## To do
Restate word for word the opening line of the data below and every line after it until the line with "7: (996, 922)", that line too, but not the pictures.

## Available data
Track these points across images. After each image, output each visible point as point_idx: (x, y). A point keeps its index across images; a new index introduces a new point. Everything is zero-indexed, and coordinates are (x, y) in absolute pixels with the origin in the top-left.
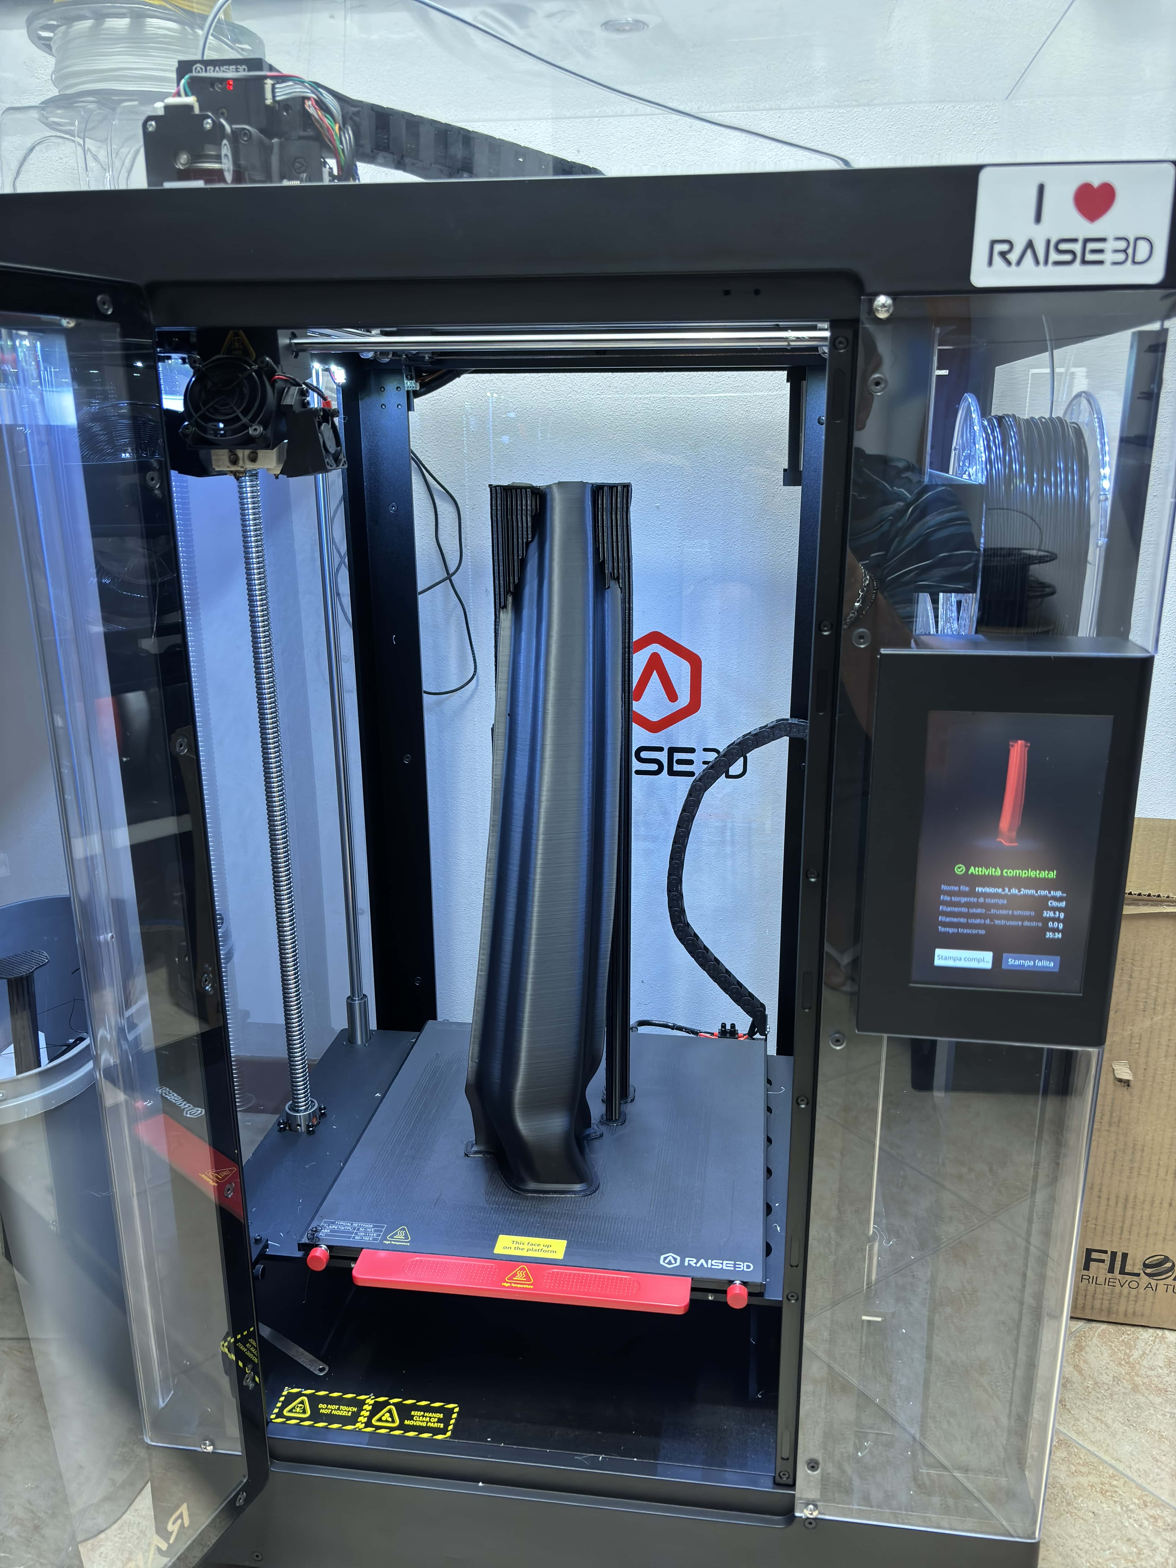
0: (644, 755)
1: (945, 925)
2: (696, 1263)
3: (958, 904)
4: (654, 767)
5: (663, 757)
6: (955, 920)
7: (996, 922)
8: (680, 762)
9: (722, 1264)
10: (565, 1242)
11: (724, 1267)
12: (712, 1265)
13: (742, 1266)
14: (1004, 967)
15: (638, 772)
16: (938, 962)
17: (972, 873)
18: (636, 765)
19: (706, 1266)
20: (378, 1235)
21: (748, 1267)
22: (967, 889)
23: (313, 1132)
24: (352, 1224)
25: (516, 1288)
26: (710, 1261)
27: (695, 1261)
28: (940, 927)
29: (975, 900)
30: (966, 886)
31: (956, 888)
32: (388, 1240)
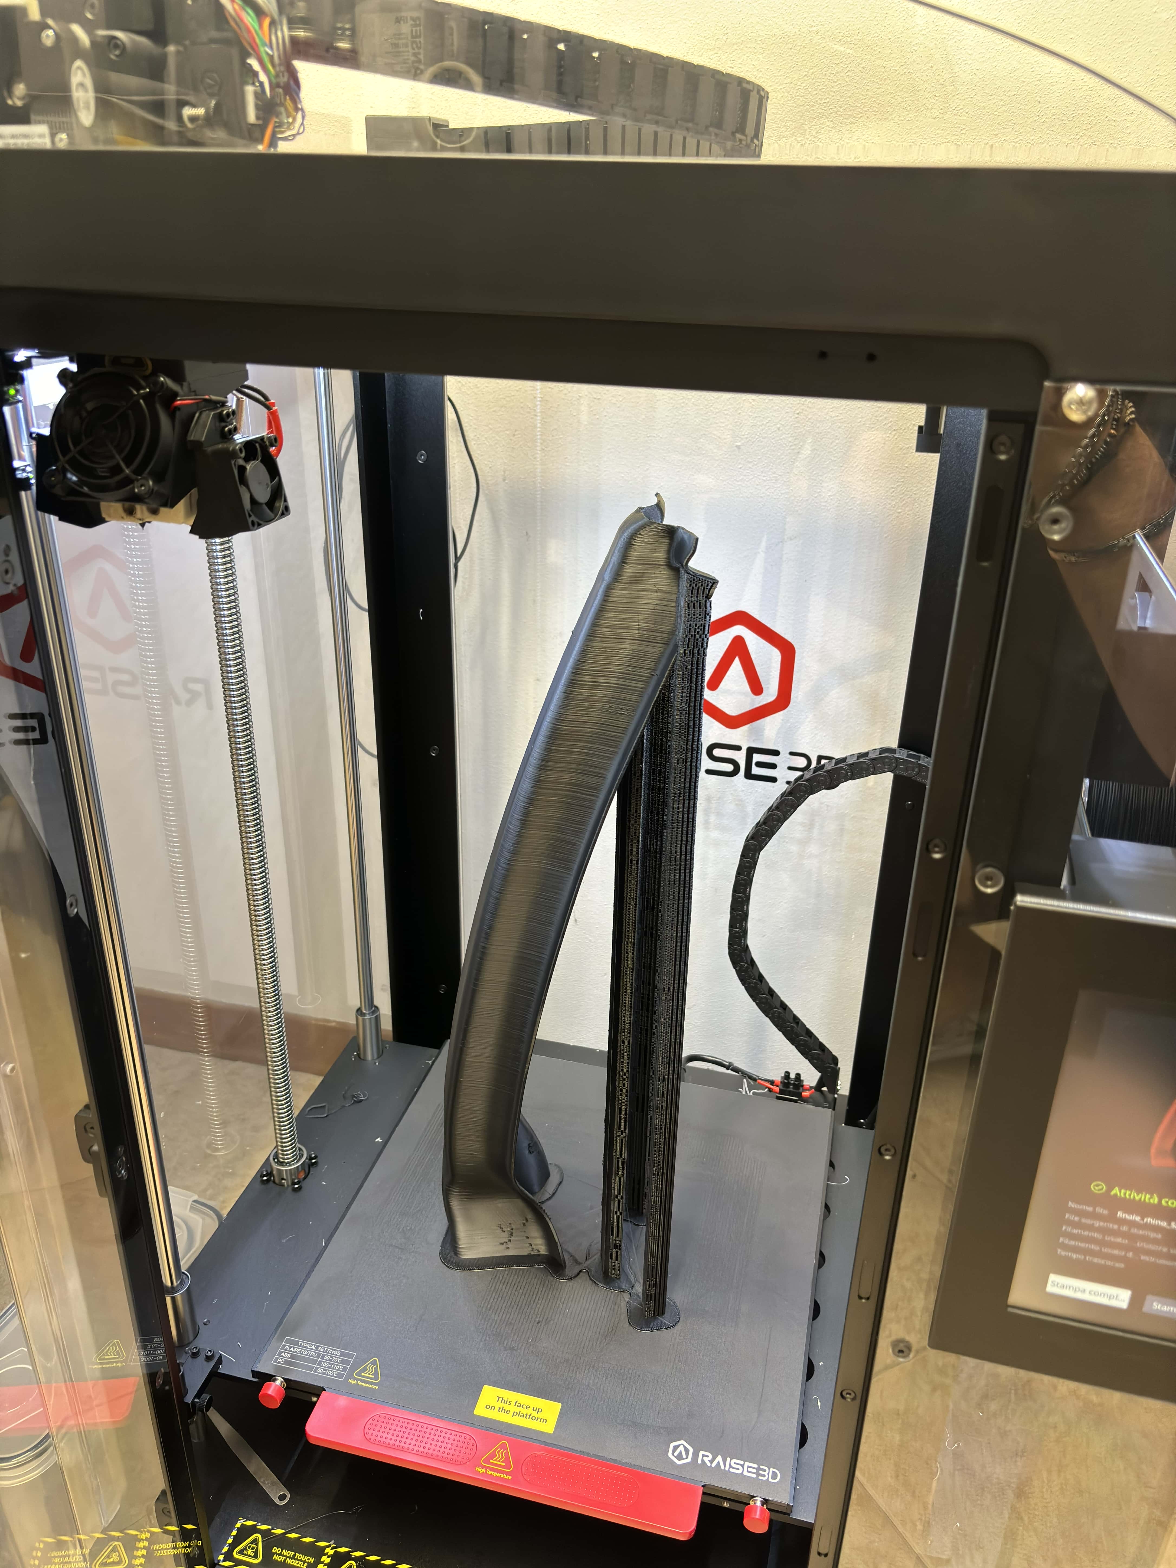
0: (717, 752)
1: (1066, 1247)
2: (711, 1462)
3: (1090, 1228)
4: (729, 768)
5: (740, 757)
6: (1082, 1245)
7: (1143, 1257)
8: (760, 764)
9: (743, 1466)
10: (559, 1406)
11: (745, 1473)
12: (731, 1467)
13: (767, 1473)
14: (1146, 1309)
15: (709, 772)
16: (1050, 1289)
17: (1116, 1195)
18: (706, 763)
19: (723, 1468)
20: (344, 1369)
21: (774, 1476)
22: (1106, 1212)
23: (300, 1188)
24: (317, 1347)
25: (492, 1476)
26: (728, 1459)
27: (710, 1457)
28: (1059, 1250)
29: (1116, 1227)
30: (1105, 1208)
31: (1090, 1209)
32: (355, 1379)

## Expected answer
Track these points across images. After each image, output each visible point as point_idx: (x, y). A point keeps its index across images; a new index introduces a new point. Everything is zero-indexed, and coordinates are (x, y) in absolute pixels with the origin in the top-left.
0: (644, 755)
1: (945, 925)
2: (696, 1263)
3: (958, 904)
4: (654, 767)
5: (663, 757)
6: (955, 920)
7: (996, 922)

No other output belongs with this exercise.